*Problem*:
Would you please set down the lines of the data from the one containing "right ear: (244, 90)" to the final line, exactly and only those?

=== Source material ===

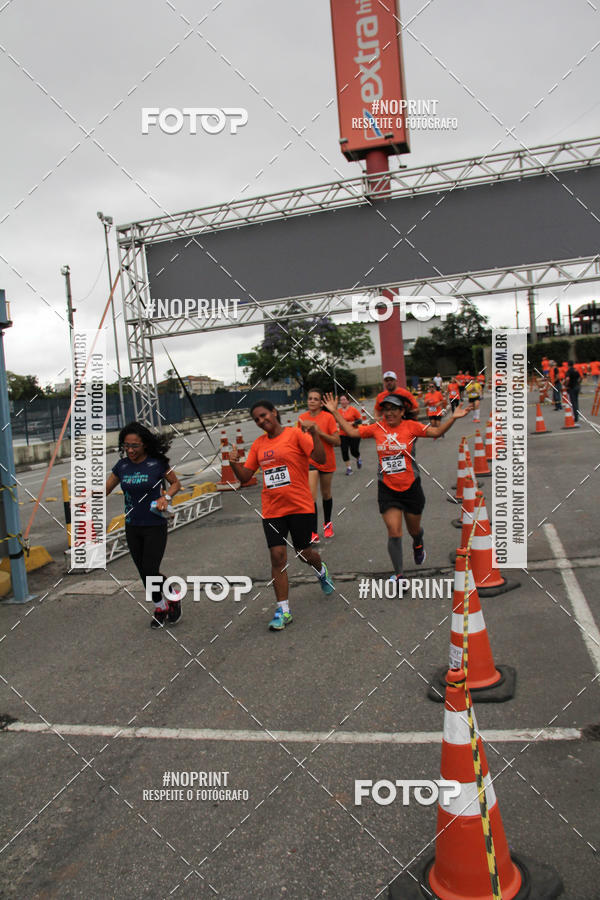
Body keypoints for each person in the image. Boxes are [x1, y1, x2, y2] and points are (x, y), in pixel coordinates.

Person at [323, 392, 468, 581]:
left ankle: (418, 542)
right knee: (394, 532)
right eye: (386, 410)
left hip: (411, 487)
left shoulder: (411, 426)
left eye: (393, 409)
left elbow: (436, 432)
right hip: (387, 488)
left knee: (414, 530)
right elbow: (351, 432)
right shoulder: (377, 428)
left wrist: (453, 418)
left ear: (402, 412)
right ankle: (399, 575)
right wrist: (335, 412)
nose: (389, 413)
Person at [229, 400, 334, 631]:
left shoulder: (295, 435)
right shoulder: (258, 444)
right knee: (277, 557)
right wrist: (233, 463)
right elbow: (245, 477)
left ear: (274, 412)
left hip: (300, 506)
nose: (261, 421)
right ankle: (283, 610)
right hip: (272, 510)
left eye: (264, 415)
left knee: (304, 553)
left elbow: (321, 459)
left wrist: (315, 435)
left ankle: (321, 570)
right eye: (257, 419)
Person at [106, 422, 182, 628]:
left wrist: (166, 497)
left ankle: (173, 596)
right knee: (143, 572)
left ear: (145, 445)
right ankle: (160, 606)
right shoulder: (122, 466)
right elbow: (106, 489)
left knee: (150, 569)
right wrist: (86, 497)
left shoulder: (157, 463)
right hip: (132, 525)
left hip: (154, 524)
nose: (130, 450)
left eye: (134, 446)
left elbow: (176, 484)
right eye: (126, 446)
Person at [297, 388, 340, 541]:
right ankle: (313, 531)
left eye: (315, 399)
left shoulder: (328, 418)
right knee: (311, 496)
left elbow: (337, 441)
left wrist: (319, 432)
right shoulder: (302, 418)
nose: (312, 401)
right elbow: (298, 440)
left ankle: (328, 524)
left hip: (327, 460)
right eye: (310, 398)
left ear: (321, 403)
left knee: (326, 494)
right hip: (310, 462)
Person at [338, 393, 362, 475]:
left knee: (353, 451)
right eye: (341, 400)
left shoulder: (353, 410)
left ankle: (358, 458)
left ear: (348, 401)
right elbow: (335, 422)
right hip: (343, 434)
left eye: (344, 399)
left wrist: (352, 423)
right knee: (344, 451)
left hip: (354, 433)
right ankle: (349, 468)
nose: (342, 401)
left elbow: (360, 420)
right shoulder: (338, 412)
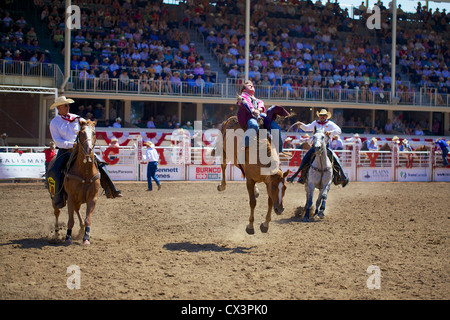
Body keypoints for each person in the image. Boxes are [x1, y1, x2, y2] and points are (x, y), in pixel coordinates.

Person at [47, 96, 122, 209]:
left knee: (100, 163)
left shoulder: (77, 118)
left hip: (81, 149)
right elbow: (57, 141)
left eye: (68, 105)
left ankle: (111, 189)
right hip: (65, 150)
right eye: (65, 105)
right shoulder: (54, 123)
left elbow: (89, 126)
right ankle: (58, 198)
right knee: (54, 170)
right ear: (58, 108)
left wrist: (88, 138)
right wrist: (71, 144)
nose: (68, 107)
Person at [287, 109, 349, 187]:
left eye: (323, 115)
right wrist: (301, 124)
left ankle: (341, 177)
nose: (322, 117)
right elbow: (306, 128)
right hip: (315, 146)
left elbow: (339, 130)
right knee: (305, 159)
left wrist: (331, 132)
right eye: (321, 115)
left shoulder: (330, 124)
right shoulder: (315, 123)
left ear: (326, 116)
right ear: (319, 116)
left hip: (326, 147)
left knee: (336, 160)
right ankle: (300, 176)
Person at [236, 80, 286, 153]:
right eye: (248, 85)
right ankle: (244, 145)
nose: (251, 85)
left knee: (276, 128)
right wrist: (253, 110)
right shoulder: (243, 97)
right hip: (249, 117)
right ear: (244, 90)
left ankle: (279, 151)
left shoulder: (258, 100)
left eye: (252, 84)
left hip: (260, 116)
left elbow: (261, 106)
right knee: (254, 125)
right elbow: (247, 103)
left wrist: (258, 111)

===

*Result for this exercise*:
right ear: (244, 90)
left ankle: (279, 151)
left shoulder: (258, 100)
left eye: (252, 84)
left hip: (260, 116)
left elbow: (261, 106)
right knee: (254, 125)
right elbow: (247, 103)
left wrist: (258, 111)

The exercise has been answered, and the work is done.